An eager Oklahoma City Museum of Art crowd of about 100 was treated Wednesday night to an advance screening of “Under Great White Northern Lights”, simultaneously the Detroit band’s first live album and documentary (set for release this coming Tuesday), which follows Jack and Meg through Canada in the summer of 2007, culminating in their tenth anniversary show in Halifax, Nova Scotia.
Jack answers the question, “Why Canada?” early in the doc by expressing his desire to play out-of-the-way towns for their uniqueness and as a way of hand-delivering his music to people who would otherwise rarely get to hear it. To do so, they devised the oddball plan of playing to every province of our northern neighbors, including sleepy Inuit towns that packed the house each night to see the Stripes play.

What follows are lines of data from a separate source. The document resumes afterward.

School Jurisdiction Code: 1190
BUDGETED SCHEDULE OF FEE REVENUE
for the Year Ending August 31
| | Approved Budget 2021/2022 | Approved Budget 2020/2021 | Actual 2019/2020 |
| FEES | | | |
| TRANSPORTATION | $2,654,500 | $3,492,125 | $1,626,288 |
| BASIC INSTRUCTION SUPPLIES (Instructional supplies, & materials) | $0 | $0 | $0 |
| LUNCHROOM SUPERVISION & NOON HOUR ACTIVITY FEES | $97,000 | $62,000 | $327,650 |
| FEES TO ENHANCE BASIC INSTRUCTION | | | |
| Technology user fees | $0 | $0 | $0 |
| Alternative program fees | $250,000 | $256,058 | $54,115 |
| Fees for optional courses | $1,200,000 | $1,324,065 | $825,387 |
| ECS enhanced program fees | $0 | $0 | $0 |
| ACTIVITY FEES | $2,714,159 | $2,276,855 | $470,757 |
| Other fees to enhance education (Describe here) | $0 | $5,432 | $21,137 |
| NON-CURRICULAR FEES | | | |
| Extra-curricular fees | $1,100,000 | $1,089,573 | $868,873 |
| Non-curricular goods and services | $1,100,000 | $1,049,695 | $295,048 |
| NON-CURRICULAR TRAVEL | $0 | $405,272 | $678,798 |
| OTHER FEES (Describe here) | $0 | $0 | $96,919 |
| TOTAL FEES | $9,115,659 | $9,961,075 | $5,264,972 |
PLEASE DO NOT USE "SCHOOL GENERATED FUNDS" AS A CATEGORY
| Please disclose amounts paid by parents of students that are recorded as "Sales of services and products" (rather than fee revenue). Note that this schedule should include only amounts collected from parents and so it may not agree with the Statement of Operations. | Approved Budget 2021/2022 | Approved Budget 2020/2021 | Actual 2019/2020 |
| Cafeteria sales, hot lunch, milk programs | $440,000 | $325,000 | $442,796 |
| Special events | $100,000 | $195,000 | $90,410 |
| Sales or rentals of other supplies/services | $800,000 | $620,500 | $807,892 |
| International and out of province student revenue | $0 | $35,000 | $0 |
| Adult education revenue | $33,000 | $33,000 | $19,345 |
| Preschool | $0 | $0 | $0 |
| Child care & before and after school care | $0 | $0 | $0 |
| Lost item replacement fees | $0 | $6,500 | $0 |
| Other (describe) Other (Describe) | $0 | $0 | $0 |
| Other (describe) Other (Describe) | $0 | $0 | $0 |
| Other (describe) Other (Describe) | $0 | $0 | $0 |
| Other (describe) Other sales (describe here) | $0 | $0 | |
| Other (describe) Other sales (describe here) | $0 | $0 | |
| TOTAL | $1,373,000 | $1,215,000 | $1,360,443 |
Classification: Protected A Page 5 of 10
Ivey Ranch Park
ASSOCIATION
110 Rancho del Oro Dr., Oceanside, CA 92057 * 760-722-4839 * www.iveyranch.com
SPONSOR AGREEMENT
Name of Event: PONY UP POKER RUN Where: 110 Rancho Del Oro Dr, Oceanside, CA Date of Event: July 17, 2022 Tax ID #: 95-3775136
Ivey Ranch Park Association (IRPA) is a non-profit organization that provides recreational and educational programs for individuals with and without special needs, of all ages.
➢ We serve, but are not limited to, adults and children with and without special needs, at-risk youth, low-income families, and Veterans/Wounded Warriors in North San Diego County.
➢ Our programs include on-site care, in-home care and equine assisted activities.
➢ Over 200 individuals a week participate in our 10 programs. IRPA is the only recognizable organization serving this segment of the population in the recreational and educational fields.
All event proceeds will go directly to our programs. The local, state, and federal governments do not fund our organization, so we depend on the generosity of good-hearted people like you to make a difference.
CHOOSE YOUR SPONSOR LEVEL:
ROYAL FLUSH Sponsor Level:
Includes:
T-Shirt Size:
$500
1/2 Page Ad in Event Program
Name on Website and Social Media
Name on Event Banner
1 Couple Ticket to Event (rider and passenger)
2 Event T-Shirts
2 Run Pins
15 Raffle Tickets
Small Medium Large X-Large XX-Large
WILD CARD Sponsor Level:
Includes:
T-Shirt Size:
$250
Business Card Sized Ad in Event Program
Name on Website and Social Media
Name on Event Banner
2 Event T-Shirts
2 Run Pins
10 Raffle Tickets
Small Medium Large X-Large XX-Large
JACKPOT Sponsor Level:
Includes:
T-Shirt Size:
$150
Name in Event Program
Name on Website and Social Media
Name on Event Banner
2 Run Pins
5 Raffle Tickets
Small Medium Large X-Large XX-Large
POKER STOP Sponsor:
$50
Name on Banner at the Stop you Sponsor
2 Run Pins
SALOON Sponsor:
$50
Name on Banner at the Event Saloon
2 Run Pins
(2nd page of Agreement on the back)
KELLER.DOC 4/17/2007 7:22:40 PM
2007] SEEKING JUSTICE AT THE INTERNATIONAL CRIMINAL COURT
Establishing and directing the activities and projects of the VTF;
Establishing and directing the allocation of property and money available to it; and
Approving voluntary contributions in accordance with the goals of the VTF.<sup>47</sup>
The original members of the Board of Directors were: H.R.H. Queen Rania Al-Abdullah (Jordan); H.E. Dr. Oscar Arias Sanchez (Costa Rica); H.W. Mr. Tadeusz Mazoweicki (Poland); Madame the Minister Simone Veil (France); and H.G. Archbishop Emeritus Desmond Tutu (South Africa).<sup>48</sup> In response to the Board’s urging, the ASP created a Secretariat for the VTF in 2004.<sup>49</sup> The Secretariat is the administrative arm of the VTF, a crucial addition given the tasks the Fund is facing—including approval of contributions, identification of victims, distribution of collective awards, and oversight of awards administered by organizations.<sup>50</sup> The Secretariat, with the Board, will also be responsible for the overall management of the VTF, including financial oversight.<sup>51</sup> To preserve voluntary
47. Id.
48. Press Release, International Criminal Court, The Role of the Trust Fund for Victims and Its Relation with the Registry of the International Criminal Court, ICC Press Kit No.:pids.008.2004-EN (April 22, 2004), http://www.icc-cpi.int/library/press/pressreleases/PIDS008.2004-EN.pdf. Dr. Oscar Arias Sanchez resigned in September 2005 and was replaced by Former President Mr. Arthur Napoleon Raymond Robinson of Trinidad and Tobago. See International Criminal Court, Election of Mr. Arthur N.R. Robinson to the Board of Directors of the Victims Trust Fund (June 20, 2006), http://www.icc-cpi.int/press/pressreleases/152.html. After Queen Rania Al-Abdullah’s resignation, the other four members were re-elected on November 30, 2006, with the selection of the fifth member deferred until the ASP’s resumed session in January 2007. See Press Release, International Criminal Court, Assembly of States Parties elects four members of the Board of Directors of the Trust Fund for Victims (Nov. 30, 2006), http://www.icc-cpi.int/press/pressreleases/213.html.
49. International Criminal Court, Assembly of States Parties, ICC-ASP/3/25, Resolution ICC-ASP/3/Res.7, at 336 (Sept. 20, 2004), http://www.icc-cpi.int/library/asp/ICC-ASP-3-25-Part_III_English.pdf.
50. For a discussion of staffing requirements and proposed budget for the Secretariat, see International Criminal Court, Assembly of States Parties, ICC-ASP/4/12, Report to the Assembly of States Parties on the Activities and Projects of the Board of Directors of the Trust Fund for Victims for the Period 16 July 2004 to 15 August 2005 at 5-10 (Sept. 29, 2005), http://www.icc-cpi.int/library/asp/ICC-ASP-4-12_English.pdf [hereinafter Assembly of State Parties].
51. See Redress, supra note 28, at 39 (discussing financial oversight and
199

Propelled by The White Stripes’ (read: Jack’s) propensity for the bizarre and manic, blistering live performances, “Under Great White Northern Lights” is a tremendous, resounding success of a rock doc. It’s got plenty of nods to live coverage previous (Led Zeppelin-esque shots of the band and road crew exiting their touring planes), playful footage of the band playing spontaneous day shows (they blast songs from a boat in Charlottetown, a bowling alley in Saskatoon, a flour mill in Arva) and does well to mix the sparse Canadian landscape with White’s well-known color scheme fixation.
Ditching vapid stage banter and gimmicky planning, the Whites cut right to business, shredding their studio work to pieces before screaming fans. Their 1998 debut single “Let’s Shake Hands” and “Black Math” from 2003’s masterpiece “Elephant” initially set the mood at crazed as Jack transforms into a human tornado, whirling around onstage to the raucous sounds of his inhuman blues-garage guitar riffing.
The film alternates between black-and-white and color filming, though the latter tends to restrict itself to the Stripes’ preferred red, white and black. Jack emerges from the shadows while Meg sings “In the Cold, Cold Night”, and disappears again, save perhaps for glints of his pale skin.
The duo visit with Inuit elders to exchange tunes (Jack schools them in southern blues and they share a traditional accordion square dance) inducing smiles and foot-taps despite the natives’ lack of English. They share “We’re Going to Be Friends” with a group of schoolchildren and “The Wheels on the Bus” on a public transit bus in Saskatchewan. Malloy tosses in some ‘aboots’, color-scheming kilts and black-and-white shots of sparse landscapes to satisfy the Canada element, which he blends nicely with footage of post-show exhaustion, wine-swigging (Jack) and cigarette binging (Meg), characteristic of any great rock documentary.
The band marches out “Seven Nation Army” for the big finish, a song so massively heavy that it casts a shadow over the entire project itself. Meg’s kick drum resounds deep through the crowd, opening up the stage for her counterpart’s heavily distorted guitar to steamroll over the audience, flattening all those who dare to stand in its path. The instrument shrieks like a wounded animal but stomps like a pack of elephants.
After a last flag-waving salute to the crowd, one final performance awaits. Jack and Meg share an offstage piano bench, where the former tenderly sings “White Moon”, inducing tears from the latter. It’s a powerful parting image that testifies to the awesome influence of the pair’s creation, even over themselves.